NEW YORK (CBSNewYork) -- New York Attorney General Letitia James recently unveiled a proposal to overhaul police policies across the state.

Many on the front lines say legislative action is the future of the fight for police accountability.

As CBS2's Cory James reports, last week James announced the Police Accountability Act, the latest move of law enforcement reform in New York.

"It would give prosecutors a critical additional tool to hold officers accountable for wrongdoing," she said.

The act changes the state's law for the use of force by establishing a "last resort" standard, banning lethal force based on belief a suspect committed a crime, and establishing criminal penalties for police who unlawfully cause physical injury or death.


The changes are exactly what Isaac Ortega and thousands of others fought to see following the murder of George Floyd.

"It's not normal for me to be pepper sprayed or tear-gassed," Ortega told James.

Ortega, a New York City activist, helped organize over 40 Black Lives Matter demonstrations in the Empire State, a number of them at Washington Square Park.

"It feels surreal. This is where a lot of the action was," Ortega said during a visit to the park. "The energy of the park has shifted."

He says in recent months, the movement has largely shifted from protest to policy.

Rev. Al Sharpton echoing that and adding putting pressure on the Biden-Harris administration, Senate and Congress to pass laws are crucial in the continued fight.

"Because this case was almost aligned with the stars. You had a special prosecutor that did a great job, you had policemen that testified, you had a video tape," he said. "So the stars lined up. You're not going to have that in every case. So you're going to have to have firmer, clearer laws. The battle now is not only demonstration, but legislation."
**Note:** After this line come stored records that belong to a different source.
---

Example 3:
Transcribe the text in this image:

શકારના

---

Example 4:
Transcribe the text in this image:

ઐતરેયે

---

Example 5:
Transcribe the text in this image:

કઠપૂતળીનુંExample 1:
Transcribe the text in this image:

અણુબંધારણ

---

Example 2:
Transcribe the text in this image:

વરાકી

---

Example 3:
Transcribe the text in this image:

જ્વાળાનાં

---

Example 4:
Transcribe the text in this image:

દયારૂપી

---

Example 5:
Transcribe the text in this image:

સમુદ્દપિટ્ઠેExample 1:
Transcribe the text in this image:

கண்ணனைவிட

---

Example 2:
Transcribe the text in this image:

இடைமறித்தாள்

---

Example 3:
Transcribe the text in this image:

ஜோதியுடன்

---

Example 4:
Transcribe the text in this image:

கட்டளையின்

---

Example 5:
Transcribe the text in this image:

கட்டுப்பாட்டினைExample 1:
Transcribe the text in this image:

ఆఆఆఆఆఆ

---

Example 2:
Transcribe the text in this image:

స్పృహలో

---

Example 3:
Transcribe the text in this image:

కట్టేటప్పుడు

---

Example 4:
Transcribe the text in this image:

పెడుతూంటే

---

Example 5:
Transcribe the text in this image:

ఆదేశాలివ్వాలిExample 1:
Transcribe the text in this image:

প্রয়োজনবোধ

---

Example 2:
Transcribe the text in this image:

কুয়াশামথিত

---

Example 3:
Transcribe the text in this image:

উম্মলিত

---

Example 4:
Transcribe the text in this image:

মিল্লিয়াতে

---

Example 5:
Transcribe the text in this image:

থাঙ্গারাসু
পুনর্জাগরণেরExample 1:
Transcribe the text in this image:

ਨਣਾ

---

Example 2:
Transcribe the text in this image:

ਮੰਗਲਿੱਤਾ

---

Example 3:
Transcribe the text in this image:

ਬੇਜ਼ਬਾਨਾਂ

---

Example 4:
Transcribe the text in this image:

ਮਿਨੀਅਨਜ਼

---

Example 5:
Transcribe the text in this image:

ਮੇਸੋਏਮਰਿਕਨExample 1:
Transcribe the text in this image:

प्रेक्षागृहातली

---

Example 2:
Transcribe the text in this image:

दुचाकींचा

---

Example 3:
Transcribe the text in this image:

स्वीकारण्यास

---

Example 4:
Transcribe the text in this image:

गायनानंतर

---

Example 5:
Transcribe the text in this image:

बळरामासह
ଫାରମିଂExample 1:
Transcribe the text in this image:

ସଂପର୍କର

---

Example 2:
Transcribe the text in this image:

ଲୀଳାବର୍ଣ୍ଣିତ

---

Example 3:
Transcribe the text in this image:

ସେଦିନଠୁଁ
That legislation is the George Floyd Policing Act, which is stuck in the Senate. The initiative is designed to stop racial profiling by law enforcement at federal, state and local levels, banning chokeholds and no-knock warrants, and also requiring deadly force be only used as a last resort after officers have employed de-escalation techniques first.

States that do not comply would lose federal policing funding.
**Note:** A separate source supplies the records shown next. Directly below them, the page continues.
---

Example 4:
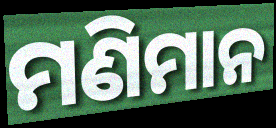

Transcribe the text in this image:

ମଣିମାନ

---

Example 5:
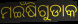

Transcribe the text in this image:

ମଇଁଷିଗୁଡାକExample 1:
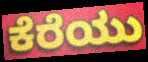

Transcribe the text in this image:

ಕೆರೆಯು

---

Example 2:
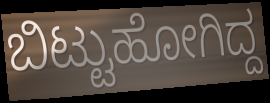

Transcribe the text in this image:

ಬಿಟ್ಟುಹೋಗಿದ್ದ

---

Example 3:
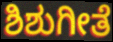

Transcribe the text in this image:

ಶಿಶುಗೀತೆ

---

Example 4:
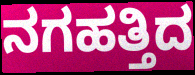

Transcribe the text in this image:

ನಗಹತ್ತಿದ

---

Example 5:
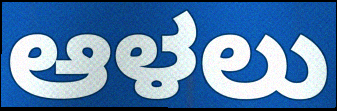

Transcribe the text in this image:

ಆಳಲುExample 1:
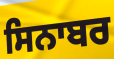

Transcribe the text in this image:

ਸਿਨਾਬਰ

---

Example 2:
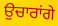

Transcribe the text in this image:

ਉਚਾਰਾਂਗੇ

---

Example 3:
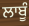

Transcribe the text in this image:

ਲਾਬੂੰ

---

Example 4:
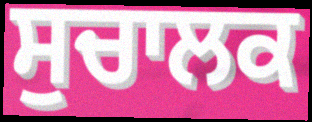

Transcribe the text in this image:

ਸੁਚਾਲਕ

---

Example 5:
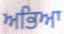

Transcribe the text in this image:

ਅਭਿਆ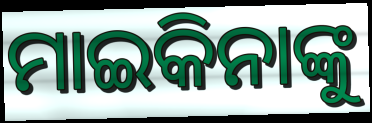
ମାଇକିନାଙ୍କୁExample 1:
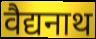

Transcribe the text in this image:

वैद्यनाथ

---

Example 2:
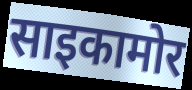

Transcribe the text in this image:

साइकामोर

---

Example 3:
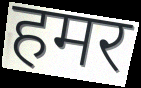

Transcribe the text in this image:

हमर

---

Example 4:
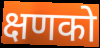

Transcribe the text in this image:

क्षणको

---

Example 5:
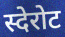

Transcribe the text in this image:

स्देरोटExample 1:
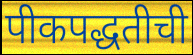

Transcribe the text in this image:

पीकपद्धतीची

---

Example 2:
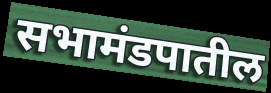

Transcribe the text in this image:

सभामंडपातील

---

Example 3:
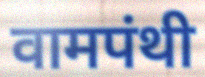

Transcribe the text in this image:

वामपंथी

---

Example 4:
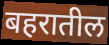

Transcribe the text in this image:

बहरातील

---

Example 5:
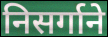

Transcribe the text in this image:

निसर्गानेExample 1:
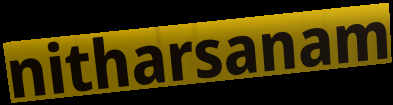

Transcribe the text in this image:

nitharsanam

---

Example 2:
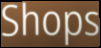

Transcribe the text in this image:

Shops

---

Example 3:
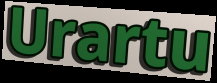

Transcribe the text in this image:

Urartu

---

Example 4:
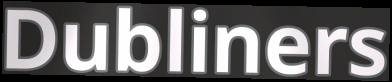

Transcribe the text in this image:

Dubliners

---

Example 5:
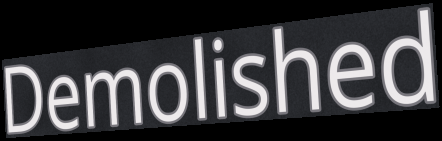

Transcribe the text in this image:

Demolished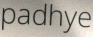
padhye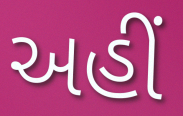
અહીંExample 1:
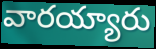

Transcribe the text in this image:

వారయ్యారు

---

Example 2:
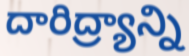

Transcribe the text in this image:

దారిద్ర్యాన్ని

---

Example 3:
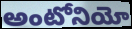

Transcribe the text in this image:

అంటోనియో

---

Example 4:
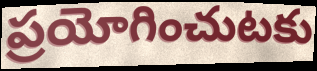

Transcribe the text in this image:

ప్రయోగించుటకు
"There needs to be an investigation of the training," said Dr. Delores Jones-Brown, a former prosecutor and current criminology professor.

She believes in addition to passing the reform bill, the next frontier in the fight should also include looking at law enforcement training academies and holding its owners accountable for teaching unnecessary excessive force techniques.

"We often see the cases of police officers who are not convicted, there's testimony that they were doing what they were trained to do," she said. "We wouldn't treat animals the way that George Floyd was treated and the fact that the defense counsel attempted, and it's a common pattern, but attempted to justify Chauvin's behavior because it was something he was trained to do means the Department of Justice, and we as a public, need to inquire."

While a number of the BLM murals painted on New York City streets are fading, social media pages capture the momentum in an effort to keep it going.

"While the numbers have lessened, we're not seeing necessarily 20,000 people for every march, it's really the die hards, people who have been doing it since May of last year, that are still going out everyday," said Kevin Xavier, founder of NYCProtestCoverage.

He and other activists are proud of the transformative movement that has ignited some change, but they feel more work needs to be done.